Aim of the exercise: Copy every line of the items below without changing anything.
[Start Material]
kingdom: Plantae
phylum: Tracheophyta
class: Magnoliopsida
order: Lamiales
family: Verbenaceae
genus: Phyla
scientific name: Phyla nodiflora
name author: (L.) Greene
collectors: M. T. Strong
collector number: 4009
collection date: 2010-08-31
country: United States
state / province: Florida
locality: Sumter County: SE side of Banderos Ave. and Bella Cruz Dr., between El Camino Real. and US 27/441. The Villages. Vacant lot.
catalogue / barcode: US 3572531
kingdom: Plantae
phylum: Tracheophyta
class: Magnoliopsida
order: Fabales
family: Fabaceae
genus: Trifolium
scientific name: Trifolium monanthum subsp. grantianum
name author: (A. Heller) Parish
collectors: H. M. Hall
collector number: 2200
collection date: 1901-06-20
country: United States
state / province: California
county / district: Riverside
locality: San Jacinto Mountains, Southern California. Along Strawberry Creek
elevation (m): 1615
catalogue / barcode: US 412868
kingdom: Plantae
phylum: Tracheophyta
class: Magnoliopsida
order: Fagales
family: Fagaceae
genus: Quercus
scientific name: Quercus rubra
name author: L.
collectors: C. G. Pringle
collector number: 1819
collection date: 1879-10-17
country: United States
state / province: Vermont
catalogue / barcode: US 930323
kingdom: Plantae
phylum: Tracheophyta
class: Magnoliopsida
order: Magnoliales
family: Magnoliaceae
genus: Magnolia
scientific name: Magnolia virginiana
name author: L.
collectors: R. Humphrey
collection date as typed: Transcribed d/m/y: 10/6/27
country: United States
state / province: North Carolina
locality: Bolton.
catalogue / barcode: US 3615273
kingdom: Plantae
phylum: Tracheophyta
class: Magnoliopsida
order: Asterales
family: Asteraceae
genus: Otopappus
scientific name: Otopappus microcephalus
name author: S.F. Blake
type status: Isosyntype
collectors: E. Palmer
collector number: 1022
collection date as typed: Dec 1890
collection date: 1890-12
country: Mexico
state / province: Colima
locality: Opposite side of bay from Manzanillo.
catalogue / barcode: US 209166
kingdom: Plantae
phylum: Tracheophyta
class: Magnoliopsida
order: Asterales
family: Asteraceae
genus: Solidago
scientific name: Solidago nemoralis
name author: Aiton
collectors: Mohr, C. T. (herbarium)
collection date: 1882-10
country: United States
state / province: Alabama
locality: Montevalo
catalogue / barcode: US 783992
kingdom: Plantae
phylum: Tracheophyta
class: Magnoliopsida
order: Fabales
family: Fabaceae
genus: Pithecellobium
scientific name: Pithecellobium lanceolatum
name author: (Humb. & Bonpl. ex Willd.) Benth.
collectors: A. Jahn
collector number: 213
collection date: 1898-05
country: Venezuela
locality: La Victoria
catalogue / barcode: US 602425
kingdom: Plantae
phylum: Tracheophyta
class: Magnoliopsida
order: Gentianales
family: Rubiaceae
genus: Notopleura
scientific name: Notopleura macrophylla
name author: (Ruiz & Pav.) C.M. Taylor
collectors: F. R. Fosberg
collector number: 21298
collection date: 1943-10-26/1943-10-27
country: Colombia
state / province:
[End Material]
Solution to this problem:
kingdom: Plantae
phylum: Tracheophyta
class: Magnoliopsida
order: Lamiales
family: Verbenaceae
genus: Phyla
scientific name: Phyla nodiflora
name author: (L.) Greene
collectors: M. T. Strong
collector number: 4009
collection date: 2010-08-31
country: United States
state / province: Florida
locality: Sumter County: SE side of Banderos Ave. and Bella Cruz Dr., between El Camino Real. and US 27/441. The Villages. Vacant lot.
catalogue / barcode: US 3572531
kingdom: Plantae
phylum: Tracheophyta
class: Magnoliopsida
order: Fabales
family: Fabaceae
genus: Trifolium
scientific name: Trifolium monanthum subsp. grantianum
name author: (A. Heller) Parish
collectors: H. M. Hall
collector number: 2200
collection date: 1901-06-20
country: United States
state / province: California
county / district: Riverside
locality: San Jacinto Mountains, Southern California. Along Strawberry Creek
elevation (m): 1615
catalogue / barcode: US 412868
kingdom: Plantae
phylum: Tracheophyta
class: Magnoliopsida
order: Fagales
family: Fagaceae
genus: Quercus
scientific name: Quercus rubra
name author: L.
collectors: C. G. Pringle
collector number: 1819
collection date: 1879-10-17
country: United States
state / province: Vermont
catalogue / barcode: US 930323
kingdom: Plantae
phylum: Tracheophyta
class: Magnoliopsida
order: Magnoliales
family: Magnoliaceae
genus: Magnolia
scientific name: Magnolia virginiana
name author: L.
collectors: R. Humphrey
collection date as typed: Transcribed d/m/y: 10/6/27
country: United States
state / province: North Carolina
locality: Bolton.
catalogue / barcode: US 3615273
kingdom: Plantae
phylum: Tracheophyta
class: Magnoliopsida
order: Asterales
family: Asteraceae
genus: Otopappus
scientific name: Otopappus microcephalus
name author: S.F. Blake
type status: Isosyntype
collectors: E. Palmer
collector number: 1022
collection date as typed: Dec 1890
collection date: 1890-12
country: Mexico
state / province: Colima
locality: Opposite side of bay from Manzanillo.
catalogue / barcode: US 209166
kingdom: Plantae
phylum: Tracheophyta
class: Magnoliopsida
order: Asterales
family: Asteraceae
genus: Solidago
scientific name: Solidago nemoralis
name author: Aiton
collectors: Mohr, C. T. (herbarium)
collection date: 1882-10
country: United States
state / province: Alabama
locality: Montevalo
catalogue / barcode: US 783992
kingdom: Plantae
phylum: Tracheophyta
class: Magnoliopsida
order: Fabales
family: Fabaceae
genus: Pithecellobium
scientific name: Pithecellobium lanceolatum
name author: (Humb. & Bonpl. ex Willd.) Benth.
collectors: A. Jahn
collector number: 213
collection date: 1898-05
country: Venezuela
locality: La Victoria
catalogue / barcode: US 602425
kingdom: Plantae
phylum: Tracheophyta
class: Magnoliopsida
order: Gentianales
family: Rubiaceae
genus: Notopleura
scientific name: Notopleura macrophylla
name author: (Ruiz & Pav.) C.M. Taylor
collectors: F. R. Fosberg
collector number: 21298
collection date: 1943-10-26/1943-10-27
country: Colombia
state / province:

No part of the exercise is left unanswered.